Task brief => Keep only those lines of the records that include the string "have".

The data =>
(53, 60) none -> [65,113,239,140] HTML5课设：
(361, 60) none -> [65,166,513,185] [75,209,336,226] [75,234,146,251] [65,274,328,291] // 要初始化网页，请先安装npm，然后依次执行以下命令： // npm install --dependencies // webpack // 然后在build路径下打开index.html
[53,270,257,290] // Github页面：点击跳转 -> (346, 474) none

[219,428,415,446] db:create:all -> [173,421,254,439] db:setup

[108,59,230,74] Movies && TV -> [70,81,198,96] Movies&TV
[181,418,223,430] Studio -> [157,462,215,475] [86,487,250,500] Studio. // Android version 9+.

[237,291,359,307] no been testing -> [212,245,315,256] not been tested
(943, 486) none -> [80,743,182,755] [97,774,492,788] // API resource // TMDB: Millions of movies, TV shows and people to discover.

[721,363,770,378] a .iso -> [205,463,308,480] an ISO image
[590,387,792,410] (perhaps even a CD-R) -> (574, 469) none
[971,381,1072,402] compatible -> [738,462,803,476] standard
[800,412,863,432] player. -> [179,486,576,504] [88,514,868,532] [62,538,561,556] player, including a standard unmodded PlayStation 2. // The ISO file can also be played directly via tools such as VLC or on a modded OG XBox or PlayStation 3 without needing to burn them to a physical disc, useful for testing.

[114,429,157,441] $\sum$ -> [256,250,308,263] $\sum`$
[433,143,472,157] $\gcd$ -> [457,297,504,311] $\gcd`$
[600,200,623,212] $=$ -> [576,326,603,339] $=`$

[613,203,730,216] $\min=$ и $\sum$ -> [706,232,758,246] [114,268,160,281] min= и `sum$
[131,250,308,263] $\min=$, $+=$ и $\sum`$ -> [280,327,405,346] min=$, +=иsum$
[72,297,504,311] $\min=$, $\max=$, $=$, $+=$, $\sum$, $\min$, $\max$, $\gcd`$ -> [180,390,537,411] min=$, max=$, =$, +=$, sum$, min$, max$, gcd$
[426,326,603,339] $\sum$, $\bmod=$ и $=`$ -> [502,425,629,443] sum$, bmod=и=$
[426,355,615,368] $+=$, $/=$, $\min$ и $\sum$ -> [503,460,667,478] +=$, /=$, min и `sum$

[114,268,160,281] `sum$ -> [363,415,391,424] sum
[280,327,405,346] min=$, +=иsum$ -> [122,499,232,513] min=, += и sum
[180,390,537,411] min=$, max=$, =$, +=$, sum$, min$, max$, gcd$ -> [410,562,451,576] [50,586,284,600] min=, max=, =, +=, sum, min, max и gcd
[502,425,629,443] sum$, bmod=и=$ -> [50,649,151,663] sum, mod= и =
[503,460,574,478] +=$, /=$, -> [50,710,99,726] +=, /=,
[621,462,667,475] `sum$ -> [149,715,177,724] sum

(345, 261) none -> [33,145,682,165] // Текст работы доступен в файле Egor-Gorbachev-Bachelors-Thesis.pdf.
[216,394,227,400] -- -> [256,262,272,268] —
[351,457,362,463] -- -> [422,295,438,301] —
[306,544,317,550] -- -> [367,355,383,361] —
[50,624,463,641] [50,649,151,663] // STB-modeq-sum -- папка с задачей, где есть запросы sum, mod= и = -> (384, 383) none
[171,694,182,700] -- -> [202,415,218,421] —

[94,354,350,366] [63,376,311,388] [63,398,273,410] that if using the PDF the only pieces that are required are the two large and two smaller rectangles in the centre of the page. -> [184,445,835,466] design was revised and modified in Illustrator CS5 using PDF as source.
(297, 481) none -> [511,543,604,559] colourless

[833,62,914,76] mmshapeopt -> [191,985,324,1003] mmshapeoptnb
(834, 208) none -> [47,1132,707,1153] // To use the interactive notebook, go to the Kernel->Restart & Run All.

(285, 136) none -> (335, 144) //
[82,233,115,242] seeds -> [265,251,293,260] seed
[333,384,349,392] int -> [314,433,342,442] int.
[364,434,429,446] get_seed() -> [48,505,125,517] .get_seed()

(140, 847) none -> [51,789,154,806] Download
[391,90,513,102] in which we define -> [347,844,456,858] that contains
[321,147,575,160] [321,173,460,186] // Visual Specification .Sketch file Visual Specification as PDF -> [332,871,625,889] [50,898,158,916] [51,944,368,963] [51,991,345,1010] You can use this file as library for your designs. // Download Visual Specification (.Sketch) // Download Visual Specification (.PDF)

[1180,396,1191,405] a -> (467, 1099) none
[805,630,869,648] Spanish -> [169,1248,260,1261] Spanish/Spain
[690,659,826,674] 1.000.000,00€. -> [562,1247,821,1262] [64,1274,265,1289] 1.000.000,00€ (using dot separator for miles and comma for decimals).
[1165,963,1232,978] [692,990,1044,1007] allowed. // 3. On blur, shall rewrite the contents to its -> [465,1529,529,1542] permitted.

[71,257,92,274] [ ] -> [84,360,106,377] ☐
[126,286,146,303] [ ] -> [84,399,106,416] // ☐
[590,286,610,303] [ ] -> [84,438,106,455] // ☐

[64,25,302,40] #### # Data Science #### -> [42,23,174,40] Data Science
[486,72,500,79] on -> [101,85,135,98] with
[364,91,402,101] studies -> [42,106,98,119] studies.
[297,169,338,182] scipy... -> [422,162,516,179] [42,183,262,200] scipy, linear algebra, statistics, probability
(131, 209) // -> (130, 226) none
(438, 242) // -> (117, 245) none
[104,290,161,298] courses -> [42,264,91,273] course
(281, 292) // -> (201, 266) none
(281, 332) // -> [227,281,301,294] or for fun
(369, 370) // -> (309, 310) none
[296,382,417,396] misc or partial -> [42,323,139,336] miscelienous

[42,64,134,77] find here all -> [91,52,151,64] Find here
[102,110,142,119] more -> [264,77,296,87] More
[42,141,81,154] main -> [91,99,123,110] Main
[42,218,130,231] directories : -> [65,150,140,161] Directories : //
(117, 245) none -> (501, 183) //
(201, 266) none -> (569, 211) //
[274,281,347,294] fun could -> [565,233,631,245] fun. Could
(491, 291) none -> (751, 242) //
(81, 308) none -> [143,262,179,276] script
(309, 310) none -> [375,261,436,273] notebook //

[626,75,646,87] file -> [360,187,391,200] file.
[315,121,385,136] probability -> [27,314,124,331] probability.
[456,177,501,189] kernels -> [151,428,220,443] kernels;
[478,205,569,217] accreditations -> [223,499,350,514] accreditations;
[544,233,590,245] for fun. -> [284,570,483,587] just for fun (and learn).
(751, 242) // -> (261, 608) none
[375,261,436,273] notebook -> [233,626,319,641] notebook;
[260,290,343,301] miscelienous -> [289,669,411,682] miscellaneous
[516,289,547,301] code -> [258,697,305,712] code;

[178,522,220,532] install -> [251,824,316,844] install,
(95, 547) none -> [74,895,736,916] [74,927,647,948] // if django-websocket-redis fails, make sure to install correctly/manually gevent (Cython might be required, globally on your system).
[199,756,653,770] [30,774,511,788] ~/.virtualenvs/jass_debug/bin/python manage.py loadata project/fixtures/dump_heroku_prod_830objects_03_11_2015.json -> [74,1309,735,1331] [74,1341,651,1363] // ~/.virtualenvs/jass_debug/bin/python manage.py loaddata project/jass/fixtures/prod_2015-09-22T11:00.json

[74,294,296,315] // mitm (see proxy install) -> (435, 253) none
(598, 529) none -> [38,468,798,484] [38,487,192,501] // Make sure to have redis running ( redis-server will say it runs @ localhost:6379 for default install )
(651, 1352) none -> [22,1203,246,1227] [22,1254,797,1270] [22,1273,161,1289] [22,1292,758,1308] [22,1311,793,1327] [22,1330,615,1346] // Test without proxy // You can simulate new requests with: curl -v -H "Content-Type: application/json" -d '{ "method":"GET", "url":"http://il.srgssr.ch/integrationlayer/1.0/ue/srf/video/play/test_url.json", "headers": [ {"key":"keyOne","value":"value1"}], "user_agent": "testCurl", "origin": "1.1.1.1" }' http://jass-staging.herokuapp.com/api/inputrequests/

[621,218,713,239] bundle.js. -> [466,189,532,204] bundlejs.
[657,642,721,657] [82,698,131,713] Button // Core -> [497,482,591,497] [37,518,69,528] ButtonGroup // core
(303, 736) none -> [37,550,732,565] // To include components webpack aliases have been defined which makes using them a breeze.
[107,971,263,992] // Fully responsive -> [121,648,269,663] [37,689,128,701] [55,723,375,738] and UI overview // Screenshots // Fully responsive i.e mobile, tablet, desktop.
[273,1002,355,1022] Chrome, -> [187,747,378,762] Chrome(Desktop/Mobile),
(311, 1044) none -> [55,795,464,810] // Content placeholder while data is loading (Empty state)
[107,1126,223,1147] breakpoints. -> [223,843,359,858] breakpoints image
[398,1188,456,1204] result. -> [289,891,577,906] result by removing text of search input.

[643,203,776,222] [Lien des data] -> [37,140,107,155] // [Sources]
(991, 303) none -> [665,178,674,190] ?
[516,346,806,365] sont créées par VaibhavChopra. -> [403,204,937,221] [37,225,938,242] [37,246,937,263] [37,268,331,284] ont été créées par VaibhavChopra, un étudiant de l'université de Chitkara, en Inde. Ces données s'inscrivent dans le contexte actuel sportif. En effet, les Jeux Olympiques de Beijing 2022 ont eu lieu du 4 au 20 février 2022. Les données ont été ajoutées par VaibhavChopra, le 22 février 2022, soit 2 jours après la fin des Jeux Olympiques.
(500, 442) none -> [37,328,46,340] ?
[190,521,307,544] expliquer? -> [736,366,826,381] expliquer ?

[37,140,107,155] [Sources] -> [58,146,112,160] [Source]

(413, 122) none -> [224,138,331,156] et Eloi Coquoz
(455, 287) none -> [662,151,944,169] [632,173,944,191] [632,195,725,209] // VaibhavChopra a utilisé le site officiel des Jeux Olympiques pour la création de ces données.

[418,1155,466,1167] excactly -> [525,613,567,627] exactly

Response to the exercise =>
(598, 529) none -> [38,468,798,484] [38,487,192,501] // Make sure to have redis running ( redis-server will say it runs @ localhost:6379 for default install )
(303, 736) none -> [37,550,732,565] // To include components webpack aliases have been defined which makes using them a breeze.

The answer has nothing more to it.